L’objectif central de la tenue de ce comité résidait dans la mise en œuvre de la 3ème et dernière phase du programme PCP AFOP et dite de « consolidation et de pérennisation », dont l’enjeu essentiel est d’accompagner les partenaires camerounais à relever l’enjeu de la mise en place d’un dispositif de formation agricole et d’accompagnement à l’insertion professionnelle via l’institutionnalisation des fonctions et des compétences développées ces onze dernières années au sein de ce projet.

Dans ce cadre, la DGER a renouvelé son engagement auprès du Cameroun pour la mise en œuvre de cette 3ème phase en mobilisant son expertise et les établissements qui sont sous sa tutelle dont en particulier, l’Ecole Nationale Supérieure de Formation de l’Enseignement Agricole (ENSFEA) et l’Institut Agro.

Dans ce contexte, l’Institut Agro, en lien étroit avec la DGER, dans un esprit de co-construction avec la partie camerounaise, va assurer la coordination du consortium en charge de la mise en œuvre de cette troisième phase, sur une durée de 36 mois et avec un budget de 470 437 077 FCFA TTC (environ 717 000 € via un financement Contrat de Désendettement et de Développement – C2D).
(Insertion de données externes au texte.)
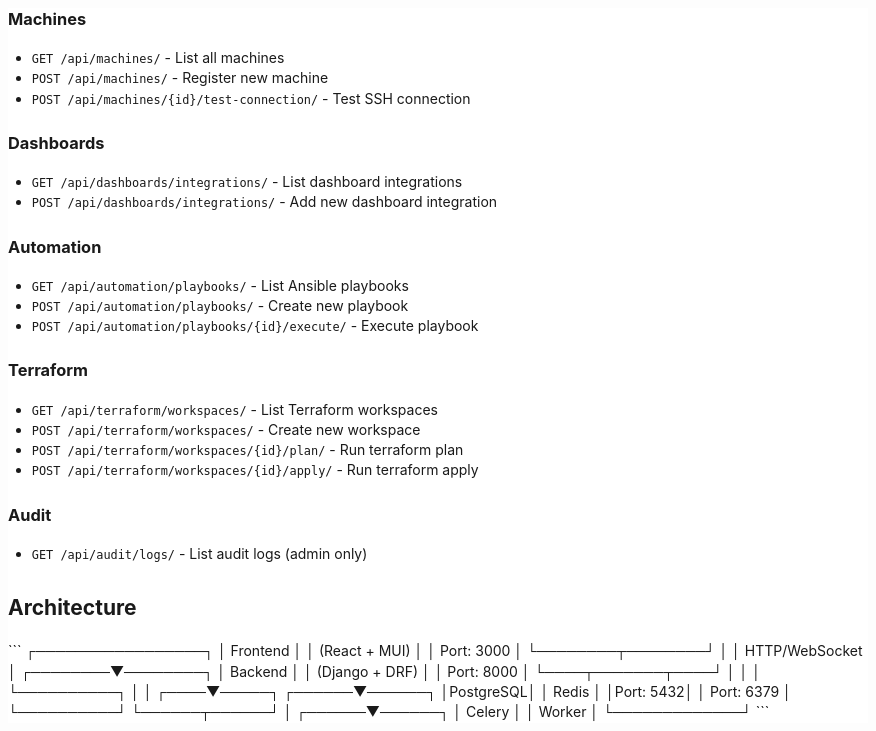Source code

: ### Machines
- `GET /api/machines/` - List all machines
- `POST /api/machines/` - Register new machine
- `POST /api/machines/{id}/test-connection/` - Test SSH connection

### Dashboards
- `GET /api/dashboards/integrations/` - List dashboard integrations
- `POST /api/dashboards/integrations/` - Add new dashboard integration

### Automation
- `GET /api/automation/playbooks/` - List Ansible playbooks
- `POST /api/automation/playbooks/` - Create new playbook
- `POST /api/automation/playbooks/{id}/execute/` - Execute playbook

### Terraform
- `GET /api/terraform/workspaces/` - List Terraform workspaces
- `POST /api/terraform/workspaces/` - Create new workspace
- `POST /api/terraform/workspaces/{id}/plan/` - Run terraform plan
- `POST /api/terraform/workspaces/{id}/apply/` - Run terraform apply

### Audit
- `GET /api/audit/logs/` - List audit logs (admin only)

## Architecture

\`\`\`
┌─────────────────┐
│   Frontend      │
│  (React + MUI)  │
│   Port: 3000    │
└────────┬────────┘
         │
         │ HTTP/WebSocket
         │
┌────────▼────────┐
│   Backend       │
│  (Django + DRF) │
│   Port: 8000    │
└────┬───────┬────┘
     │       │
     │       └──────────┐
     │                  │
┌────▼─────┐    ┌──────▼──────┐
│PostgreSQL│    │    Redis    │
│Port: 5432│    │  Port: 6379 │
└──────────┘    └──────┬──────┘
                       │
                ┌──────▼──────┐
                │   Celery    │
                │   Worker    │
                └─────────────┘
\`\`\`
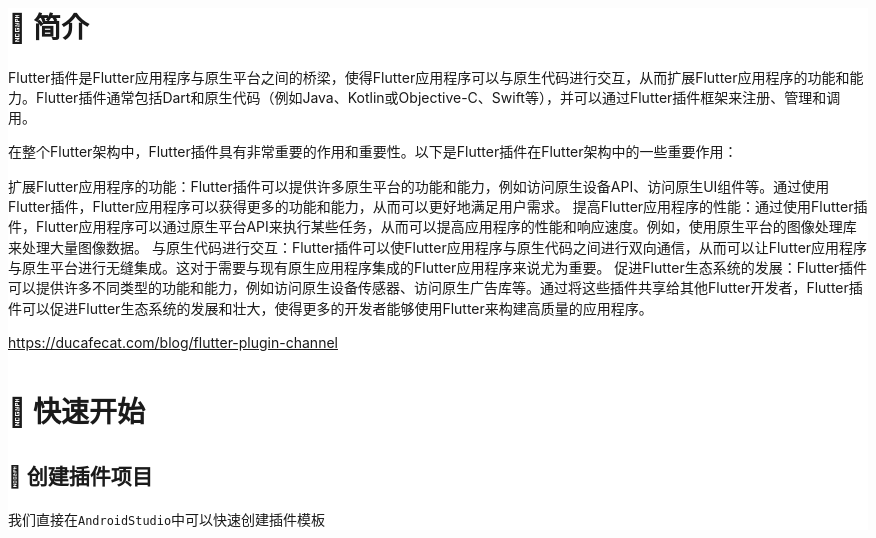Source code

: # 🍎 简介

Flutter插件是Flutter应用程序与原生平台之间的桥梁，使得Flutter应用程序可以与原生代码进行交互，从而扩展Flutter应用程序的功能和能力。Flutter插件通常包括Dart和原生代码（例如Java、Kotlin或Objective-C、Swift等），并可以通过Flutter插件框架来注册、管理和调用。

在整个Flutter架构中，Flutter插件具有非常重要的作用和重要性。以下是Flutter插件在Flutter架构中的一些重要作用：

扩展Flutter应用程序的功能：Flutter插件可以提供许多原生平台的功能和能力，例如访问原生设备API、访问原生UI组件等。通过使用Flutter插件，Flutter应用程序可以获得更多的功能和能力，从而可以更好地满足用户需求。
提高Flutter应用程序的性能：通过使用Flutter插件，Flutter应用程序可以通过原生平台API来执行某些任务，从而可以提高应用程序的性能和响应速度。例如，使用原生平台的图像处理库来处理大量图像数据。
与原生代码进行交互：Flutter插件可以使Flutter应用程序与原生代码之间进行双向通信，从而可以让Flutter应用程序与原生平台进行无缝集成。这对于需要与现有原生应用程序集成的Flutter应用程序来说尤为重要。
促进Flutter生态系统的发展：Flutter插件可以提供许多不同类型的功能和能力，例如访问原生设备传感器、访问原生广告库等。通过将这些插件共享给其他Flutter开发者，Flutter插件可以促进Flutter生态系统的发展和壮大，使得更多的开发者能够使用Flutter来构建高质量的应用程序。

https://ducafecat.com/blog/flutter-plugin-channel

# 🍎 快速开始

## 🌲 创建插件项目

我们直接在`AndroidStudio`中可以快速创建插件模板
Légende de la photo de tête d’article : Photo des partenaires de la coopération Franco-Camerounaise, réunis au Cameroun, dans le cadre du séminaire de démultiplication du projet Keka Wongan en février 2018 – Projet modèle transféré à d’autres projets de transformation (séminaire organisé par le Collège Régional d’Agriculture d’Ebolowa et l’EPL Nantes-Terre-Atlantique). 

Pour en savoir plus sur le programme C2D au Cameroun

*Pour information – Rappel des objectifs des 4 engagements pour l’Afrique de l’enseignement agricole :

  • –  Soutenir les réformes des dispositifs de formation agricole et rurale en Afrique,
  • –  Intensifier la mobilité réciproque des étudiants et enseignants,
  • –  Co-construire un réseau Afrique-France de formations croisées et de doubles diplômes pour l’avenir des filières agricoles, forestières et agroalimentaires,
  • –  Soutenir les jeunes agriculteurs/éleveurs/transformateurs entrepreneurs africains en les accompagnant dans la phase de préparation et construction de leur projet.